Candy apples originated in New Jersey in 1908 as a sweet and spicy confection displayed in candy maker’s William W. Kolb’s candy store window at Christmas to showcase his cinnamon candies, but soon became a popular item that sold for 5 cents each. Candy apples became fashionable to hand out at Halloween time in the early 1900’s. Though we may not hand out candy apples at Halloween anymore, they still make a delicious treat!
I changed up my recipe from 20 years ago, omitting the cinnamon flavor and red dye. Instead I added vanilla and they taste amazing!! The candy ended up looking and tasting a little like caramel but the yummy, light candy coating added a sweetness to the apples. Super delicious!
You definitely need to work quickly because it hardens fast! Well, actually the sugar turns to brittle stage, making it impossible to keep dipping apples. We ended up with extra candy, so I spread it on parchment and once it completely hardened, we smashed it and ate it like caramels and even put it on hot cocoa bombs which was also yummy!!
Let’s get started!
Before we start, lets prep our apples. Once the candy is ready, we need to work quickly!
Add sugar and butter to saucepan.
Add vinegar, vanilla and boiling water. Add food coloring if you are using.
Cook over low heat until sugar dissolves.
Once mixture appears as pictured below, turn heat to medium-high and bring to a boil without stirring.
After 3 minutes, the mixture looks like this.

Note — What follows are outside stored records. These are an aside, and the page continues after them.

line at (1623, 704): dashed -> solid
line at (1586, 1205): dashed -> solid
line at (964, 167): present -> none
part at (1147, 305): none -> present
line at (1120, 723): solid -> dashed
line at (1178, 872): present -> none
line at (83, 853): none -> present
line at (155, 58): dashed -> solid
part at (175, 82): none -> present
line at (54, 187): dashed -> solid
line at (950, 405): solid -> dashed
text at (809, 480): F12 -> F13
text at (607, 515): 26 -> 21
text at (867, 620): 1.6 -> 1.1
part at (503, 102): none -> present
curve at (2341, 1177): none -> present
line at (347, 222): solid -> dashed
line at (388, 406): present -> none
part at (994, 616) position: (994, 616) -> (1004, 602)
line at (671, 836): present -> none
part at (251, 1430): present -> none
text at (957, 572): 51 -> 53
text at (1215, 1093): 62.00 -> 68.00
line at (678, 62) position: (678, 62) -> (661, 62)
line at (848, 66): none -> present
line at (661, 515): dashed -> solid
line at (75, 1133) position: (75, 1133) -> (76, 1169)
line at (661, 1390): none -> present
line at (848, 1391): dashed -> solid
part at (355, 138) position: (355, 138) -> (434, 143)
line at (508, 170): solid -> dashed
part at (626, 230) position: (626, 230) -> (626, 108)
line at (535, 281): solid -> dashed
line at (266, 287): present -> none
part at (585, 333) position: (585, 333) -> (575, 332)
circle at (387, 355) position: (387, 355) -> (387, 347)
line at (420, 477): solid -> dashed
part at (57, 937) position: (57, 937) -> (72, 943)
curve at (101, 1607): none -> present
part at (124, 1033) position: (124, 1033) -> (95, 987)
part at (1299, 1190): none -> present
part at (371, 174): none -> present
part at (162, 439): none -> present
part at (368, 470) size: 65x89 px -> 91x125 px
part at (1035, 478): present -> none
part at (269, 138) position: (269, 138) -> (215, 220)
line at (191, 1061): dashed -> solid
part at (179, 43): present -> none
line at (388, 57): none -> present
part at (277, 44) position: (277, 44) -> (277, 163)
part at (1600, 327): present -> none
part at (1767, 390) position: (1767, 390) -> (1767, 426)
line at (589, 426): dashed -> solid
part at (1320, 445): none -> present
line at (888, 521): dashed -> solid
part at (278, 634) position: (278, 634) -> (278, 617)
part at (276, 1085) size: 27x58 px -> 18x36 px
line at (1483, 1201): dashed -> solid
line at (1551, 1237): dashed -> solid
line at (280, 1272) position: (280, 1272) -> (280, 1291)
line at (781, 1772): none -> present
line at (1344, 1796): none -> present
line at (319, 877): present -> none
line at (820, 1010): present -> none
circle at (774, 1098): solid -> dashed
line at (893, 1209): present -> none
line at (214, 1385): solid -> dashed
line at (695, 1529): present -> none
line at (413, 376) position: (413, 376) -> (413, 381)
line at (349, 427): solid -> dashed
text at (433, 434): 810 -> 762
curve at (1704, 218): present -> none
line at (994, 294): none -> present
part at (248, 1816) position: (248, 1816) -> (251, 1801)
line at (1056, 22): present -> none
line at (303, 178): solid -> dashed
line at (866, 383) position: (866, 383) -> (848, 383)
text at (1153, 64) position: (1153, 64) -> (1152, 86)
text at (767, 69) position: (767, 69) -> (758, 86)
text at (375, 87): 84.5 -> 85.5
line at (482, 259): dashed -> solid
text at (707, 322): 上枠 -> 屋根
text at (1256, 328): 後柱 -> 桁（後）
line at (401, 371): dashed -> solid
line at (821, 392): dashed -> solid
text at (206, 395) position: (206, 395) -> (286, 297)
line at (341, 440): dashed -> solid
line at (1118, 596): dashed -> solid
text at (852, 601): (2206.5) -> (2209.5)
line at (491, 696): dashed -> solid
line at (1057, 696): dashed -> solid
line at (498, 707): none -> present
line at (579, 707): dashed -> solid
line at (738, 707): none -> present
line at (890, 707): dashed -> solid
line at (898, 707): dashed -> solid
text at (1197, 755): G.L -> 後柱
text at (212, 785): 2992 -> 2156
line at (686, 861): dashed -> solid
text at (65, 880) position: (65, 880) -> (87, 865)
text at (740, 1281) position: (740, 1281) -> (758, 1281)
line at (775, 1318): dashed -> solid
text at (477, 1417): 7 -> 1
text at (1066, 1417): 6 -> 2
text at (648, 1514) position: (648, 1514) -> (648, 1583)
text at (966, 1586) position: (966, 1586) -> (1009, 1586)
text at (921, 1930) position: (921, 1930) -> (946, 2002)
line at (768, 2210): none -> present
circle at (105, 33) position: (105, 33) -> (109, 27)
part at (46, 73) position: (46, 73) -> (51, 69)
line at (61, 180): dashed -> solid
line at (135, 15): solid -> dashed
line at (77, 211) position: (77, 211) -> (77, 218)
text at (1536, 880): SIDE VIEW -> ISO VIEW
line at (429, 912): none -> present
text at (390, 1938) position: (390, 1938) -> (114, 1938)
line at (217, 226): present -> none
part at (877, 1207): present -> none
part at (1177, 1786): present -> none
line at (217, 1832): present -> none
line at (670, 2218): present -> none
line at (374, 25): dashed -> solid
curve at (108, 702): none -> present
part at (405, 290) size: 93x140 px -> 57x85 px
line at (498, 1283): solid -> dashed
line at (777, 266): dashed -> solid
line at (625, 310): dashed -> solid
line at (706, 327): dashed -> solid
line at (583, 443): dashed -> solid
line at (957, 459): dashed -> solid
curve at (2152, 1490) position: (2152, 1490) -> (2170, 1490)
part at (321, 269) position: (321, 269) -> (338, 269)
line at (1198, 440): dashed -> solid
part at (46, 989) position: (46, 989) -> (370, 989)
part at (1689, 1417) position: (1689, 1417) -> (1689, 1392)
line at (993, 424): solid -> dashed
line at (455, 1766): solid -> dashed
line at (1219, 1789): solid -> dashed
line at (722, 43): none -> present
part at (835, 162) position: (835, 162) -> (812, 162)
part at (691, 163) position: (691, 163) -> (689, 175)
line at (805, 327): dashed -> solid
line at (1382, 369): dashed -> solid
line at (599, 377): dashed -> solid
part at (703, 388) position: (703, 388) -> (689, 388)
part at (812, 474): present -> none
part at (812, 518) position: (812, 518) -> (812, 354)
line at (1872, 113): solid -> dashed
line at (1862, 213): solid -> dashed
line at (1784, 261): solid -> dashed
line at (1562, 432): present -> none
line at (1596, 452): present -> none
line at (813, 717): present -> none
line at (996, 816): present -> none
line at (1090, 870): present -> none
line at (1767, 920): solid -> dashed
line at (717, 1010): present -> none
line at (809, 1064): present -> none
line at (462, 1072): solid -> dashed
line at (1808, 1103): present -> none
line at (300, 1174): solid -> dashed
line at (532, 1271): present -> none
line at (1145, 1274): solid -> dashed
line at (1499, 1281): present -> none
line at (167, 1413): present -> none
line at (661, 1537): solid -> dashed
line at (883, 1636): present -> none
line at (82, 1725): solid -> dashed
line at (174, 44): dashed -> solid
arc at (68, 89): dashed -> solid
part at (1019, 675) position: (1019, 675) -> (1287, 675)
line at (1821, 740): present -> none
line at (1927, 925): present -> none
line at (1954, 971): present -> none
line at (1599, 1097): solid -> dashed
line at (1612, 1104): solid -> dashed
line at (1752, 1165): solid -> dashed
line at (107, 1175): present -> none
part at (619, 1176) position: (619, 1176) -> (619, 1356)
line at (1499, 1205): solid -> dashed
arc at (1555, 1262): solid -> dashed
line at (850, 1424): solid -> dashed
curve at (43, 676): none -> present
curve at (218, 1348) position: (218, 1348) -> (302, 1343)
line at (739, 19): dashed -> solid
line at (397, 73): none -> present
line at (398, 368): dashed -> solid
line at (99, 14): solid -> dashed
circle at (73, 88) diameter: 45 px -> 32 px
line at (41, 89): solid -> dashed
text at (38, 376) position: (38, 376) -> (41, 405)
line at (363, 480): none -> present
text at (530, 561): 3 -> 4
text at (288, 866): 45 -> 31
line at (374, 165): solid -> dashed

Cook for about 10 minutes.
We want to bring our sugar mixture to hard-crack stage, 290-310 degrees on a candy thermometer. After 12 minutes, our mixture looks like the picture below.
If you do not have a candy thermometer, we can easily test our mixture by dropping it into ice water. I never use a thermometer anymore because when I did, my mixture was always hotter than the thermometer read and I have ruined several batches of homemade candy!! Instead, I test it by dropping it in water and go by those stages instead.
Put some sugar mixture in ice water, if you can roll it and it balls up, its soft stage and for candy apples, it needs to boil longer. If when you drizzle the sugar mixture into the ice water and it goes hard and snaps or breaks easily, its ready.
Time to dip the apples! Swirl the apples quickly and then dunk into ice water and place on parchment paper. You need to work quickly because the sugar mixture will set fast!
Let the candy harden and set on the apples.
Once the apples have set, you can place them in muffin liners, place in a bag and tie with a ribbon if you like — perfect for sharing with friends and family on Halloween!
Old Fashioned Candy Apples
4 cups granulated sugar
1 cup butter
1/4 cup vinegar
1 tbsp vanilla
1/4 cup boiling water
1/2 tsp food coloring if using
10 apples
Place sticks into apples and set aside.
Combine sugar, butter, vinegar and water in saucepan. Add food coloring if you are using. Cook over low heat until sugar is dissolved, stirring occasionally. Bring to a boil over medium-high heat until mixture reaches hard-crack stage, 290-310 degrees on a candy thermometer or once a spoonful drizzled into ice water easily cracks. Work quickly dipping apples. Then dip into ice water and set on parchment until finished. Set each apple on a muffin liner and place in a bag and tie with ribbon to share. If keeping for yourself, leave on a baking tray as covering will cause the candy apple to sweat.
Mixture will harden quickly and become quite brittle and you will no longer be able to dip apples, but works great as a candy.
Old Fashioned Cinnamon Candy Apples
4 cups granulated sugar
1 cup butter
1/4 cup vinegar
1/4 cup boiling water
1/2 tsp food coloring if using
1/4 cup red cinnamon candies
10 apples
Place sticks into apples and set aside.
Combine sugar, butter, vinegar and water in saucepan. Add food coloring if you are using. Cook over low heat until sugar is dissolved, stirring occasionally. Bring to a boil over medium-high heat until mixture reaches hard-crack stage, 290-310 degrees on a candy thermometer or once a spoonful drizzled into ice water easily cracks. Add cinnamon candies and stir. Work quickly dipping apples. Then dip into ice water and set on parchment until finished. Set each apple on a muffin liner and place in a bag and tie with ribbon to share. If keeping for yourself, leave on a baking tray as covering will cause the candy apple to sweat.